In my previous post, I explained how the slope of the 200 day moving average can properly identify a Bull or Bear Market. As you know, when the Red Line begins to slope downward, the Bear Market has begun. It is extremely important that you recognize this because your analysis is only half way complete.The other half requires that you identify the cause of this newly defined downward slope.
Prices that break below the 200 day MA will generally cause for the RSI to reach extremely oversold levels. The moving average will act as a magnet by following the direction of price. If prices sell-off enough to pull down a rising moving average, then the trend has changed direction.
2007-2009 Bear Market
In the chart above, I have illustrated the correlation between the S&P index and the RSI indicator. Now in order for you to fully understand their relationship, you must first recognize the discernably different characteristics of this indicator when in bull and bear markets. In a Bear Market, the RSI will serve the function of quantifying the degree of selling pressure. It is the extremity of these oversold conditions that accurately identifies each market bottom, unless a divergence has formed. Every bottom of the 2007- 2009 Bear market is colored with either a purple or blue circle.

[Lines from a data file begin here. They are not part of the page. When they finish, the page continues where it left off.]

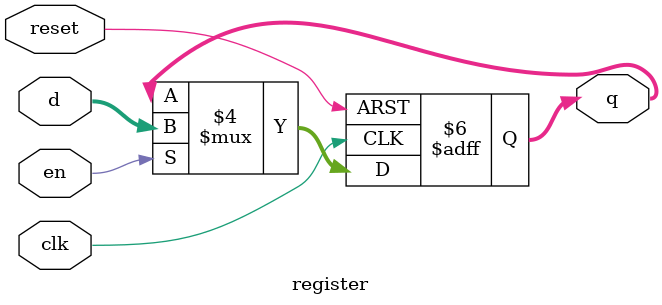
<source format=v>

module register(d, clk, reset, en, q);
   input [15:0]  d;
   input         clk;
   input         reset;
   input         en;
   output [15:0] q;
   reg [15:0]    q;
   
   
   always @(posedge clk or negedge reset)
      if (reset == 1'b0)
         q <= 16'b0000000000000000;
      else 
      begin
         if (en == 1'b1)
            q <= d;
      end
   
endmodule

</source>
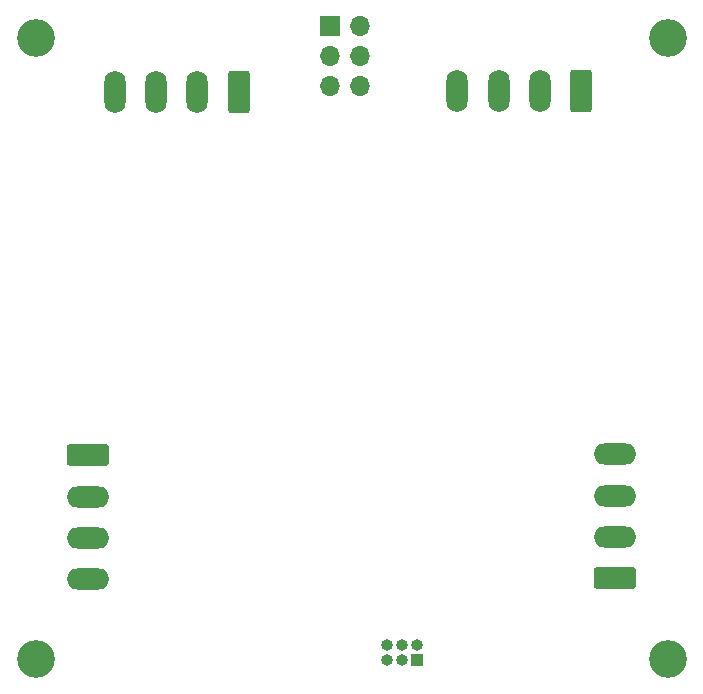
<source format=gbr>
%TF.GenerationSoftware,KiCad,Pcbnew,7.0.10*%
%TF.CreationDate,2024-01-30T15:52:27+01:00*%
%TF.ProjectId,BloX_ABC_MkII,426c6f58-5f41-4424-935f-4d6b49492e6b,rev?*%
%TF.SameCoordinates,Original*%
%TF.FileFunction,Soldermask,Bot*%
%TF.FilePolarity,Negative*%
%FSLAX46Y46*%
G04 Gerber Fmt 4.6, Leading zero omitted, Abs format (unit mm)*
G04 Created by KiCad (PCBNEW 7.0.10) date 2024-01-30 15:52:27*
%MOMM*%
%LPD*%
G01*
G04 APERTURE LIST*
G04 Aperture macros list*
%AMRoundRect*
0 Rectangle with rounded corners*
0 $1 Rounding radius*
0 $2 $3 $4 $5 $6 $7 $8 $9 X,Y pos of 4 corners*
0 Add a 4 corners polygon primitive as box body*
4,1,4,$2,$3,$4,$5,$6,$7,$8,$9,$2,$3,0*
0 Add four circle primitives for the rounded corners*
1,1,$1+$1,$2,$3*
1,1,$1+$1,$4,$5*
1,1,$1+$1,$6,$7*
1,1,$1+$1,$8,$9*
0 Add four rect primitives between the rounded corners*
20,1,$1+$1,$2,$3,$4,$5,0*
20,1,$1+$1,$4,$5,$6,$7,0*
20,1,$1+$1,$6,$7,$8,$9,0*
20,1,$1+$1,$8,$9,$2,$3,0*%
G04 Aperture macros list end*
%ADD10C,3.200000*%
%ADD11O,1.800000X3.600000*%
%ADD12RoundRect,0.250000X0.650000X1.550000X-0.650000X1.550000X-0.650000X-1.550000X0.650000X-1.550000X0*%
%ADD13O,1.700000X1.700000*%
%ADD14R,1.700000X1.700000*%
%ADD15O,3.600000X1.800000*%
%ADD16RoundRect,0.250000X1.550000X-0.650000X1.550000X0.650000X-1.550000X0.650000X-1.550000X-0.650000X0*%
%ADD17RoundRect,0.250000X-1.550000X0.650000X-1.550000X-0.650000X1.550000X-0.650000X1.550000X0.650000X0*%
%ADD18O,1.000000X1.000000*%
%ADD19R,1.000000X1.000000*%
G04 APERTURE END LIST*
D10*
%TO.C,REF\u002A\u002A*%
X78000000Y-115500000D03*
%TD*%
%TO.C,REF\u002A\u002A*%
X131500000Y-115500000D03*
%TD*%
%TO.C,REF\u002A\u002A*%
X78000000Y-63000000D03*
%TD*%
%TO.C,REF\u002A\u002A*%
X131500000Y-63000000D03*
%TD*%
D11*
%TO.C,J103*%
X84695000Y-67500000D03*
X88195000Y-67500000D03*
X91695000Y-67500000D03*
D12*
X95195000Y-67500000D03*
%TD*%
%TO.C,J802*%
X124195000Y-67432500D03*
D11*
X120695000Y-67432500D03*
X117195000Y-67432500D03*
X113695000Y-67432500D03*
%TD*%
D13*
%TO.C,J801*%
X105500000Y-67040000D03*
X102960000Y-67040000D03*
X105500000Y-64500000D03*
X102960000Y-64500000D03*
X105500000Y-61960000D03*
D14*
X102960000Y-61960000D03*
%TD*%
D15*
%TO.C,J102*%
X127067500Y-98195000D03*
X127067500Y-101695000D03*
X127067500Y-105195000D03*
D16*
X127067500Y-108695000D03*
%TD*%
D17*
%TO.C,J101*%
X82432500Y-98305000D03*
D15*
X82432500Y-101805000D03*
X82432500Y-105305000D03*
X82432500Y-108805000D03*
%TD*%
D18*
%TO.C,U201*%
X107735000Y-114375000D03*
X107735000Y-115645000D03*
X109005000Y-114375000D03*
X109005000Y-115645000D03*
X110275000Y-114375000D03*
D19*
X110275000Y-115645000D03*
%TD*%
M02*

</source>
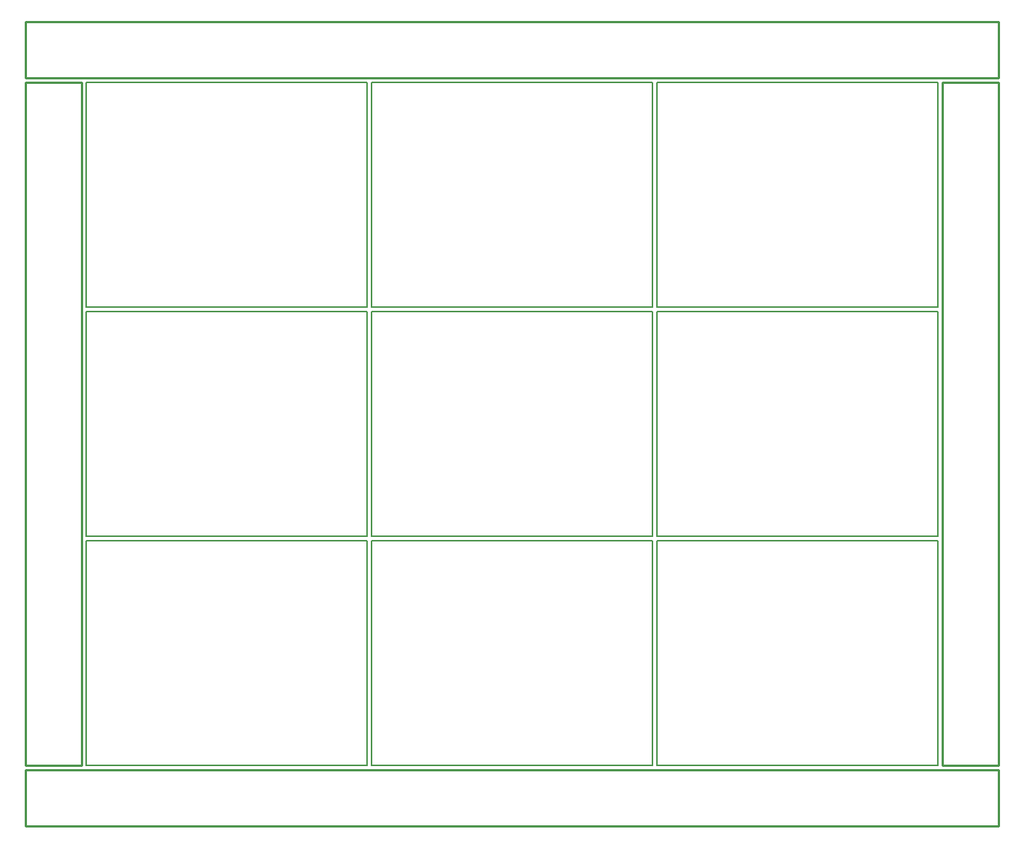
<source format=gko>
G75*
%MOIN*%
%OFA0B0*%
%FSLAX25Y25*%
%IPPOS*%
%LPD*%
%AMOC8*
5,1,8,0,0,1.08239X$1,22.5*
%
%ADD10C,0.00800*%
%ADD11C,0.01000*%
D10*
X0028500Y0028500D02*
X0028500Y0128500D01*
X0153500Y0128500D01*
X0153500Y0028500D01*
X0028500Y0028500D01*
X0028500Y0130500D02*
X0028500Y0230500D01*
X0153500Y0230500D01*
X0153500Y0130500D01*
X0028500Y0130500D01*
X0028500Y0232500D02*
X0028500Y0332500D01*
X0153500Y0332500D01*
X0153500Y0232500D01*
X0028500Y0232500D01*
X0155500Y0232500D02*
X0155500Y0332500D01*
X0280500Y0332500D01*
X0280500Y0232500D01*
X0155500Y0232500D01*
X0155500Y0230500D02*
X0155500Y0130500D01*
X0280500Y0130500D01*
X0280500Y0230500D01*
X0155500Y0230500D01*
X0155500Y0128500D02*
X0155500Y0028500D01*
X0280500Y0028500D01*
X0280500Y0128500D01*
X0155500Y0128500D01*
X0282500Y0128500D02*
X0282500Y0028500D01*
X0407500Y0028500D01*
X0407500Y0128500D01*
X0282500Y0128500D01*
X0282500Y0130500D02*
X0282500Y0230500D01*
X0407500Y0230500D01*
X0407500Y0130500D01*
X0282500Y0130500D01*
X0282500Y0232500D02*
X0282500Y0332500D01*
X0407500Y0332500D01*
X0407500Y0232500D01*
X0282500Y0232500D01*
D11*
X0001500Y0026500D02*
X0001500Y0001500D01*
X0434500Y0001500D01*
X0434500Y0026500D01*
X0001500Y0026500D01*
X0001500Y0028500D02*
X0001500Y0332500D01*
X0026500Y0332500D01*
X0026500Y0028500D01*
X0001500Y0028500D01*
X0001500Y0334500D02*
X0001500Y0359500D01*
X0434500Y0359500D01*
X0434500Y0334500D01*
X0001500Y0334500D01*
X0409500Y0332500D02*
X0409500Y0028500D01*
X0434500Y0028500D01*
X0434500Y0332500D01*
X0409500Y0332500D01*
M02*

</source>
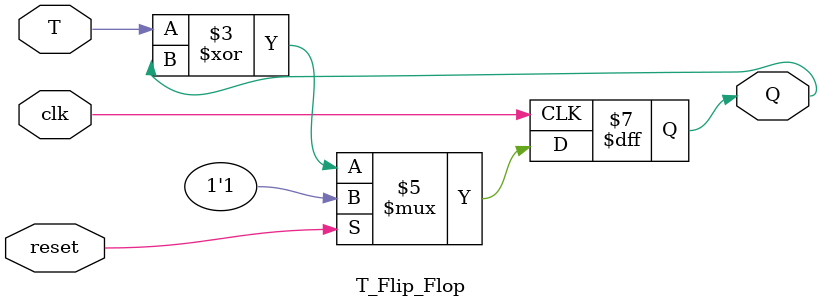
<source format=v>
module T_Flip_Flop(Q, T, clk, reset);
output reg Q;
input T, clk, reset;

always @(posedge clk) begin
    if (reset == 1'b1)
        Q <= 1'b1;
    else 
        Q <= T^Q;
end

endmodule




</source>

The purple circle corresponds with each time the RSI penetrates the 30 level. The Blue circle represents each time the RSI is contained above the 30 level. Here is another example.
The 2000-2003 Bear Market
This chart further reinforces the similarities that exist in Bear Markets.
2003-2007 Bull Market
Notice that each pull back is contained above the 30 level on the RSI indicator when prices are in a bull market. There are some cases where that level is slightly penetrated, but prices are quickly regained at the rising 200 Day MA. The RSI in Bull markets do not reach the extreme oversold levels that you see in Bear Markes.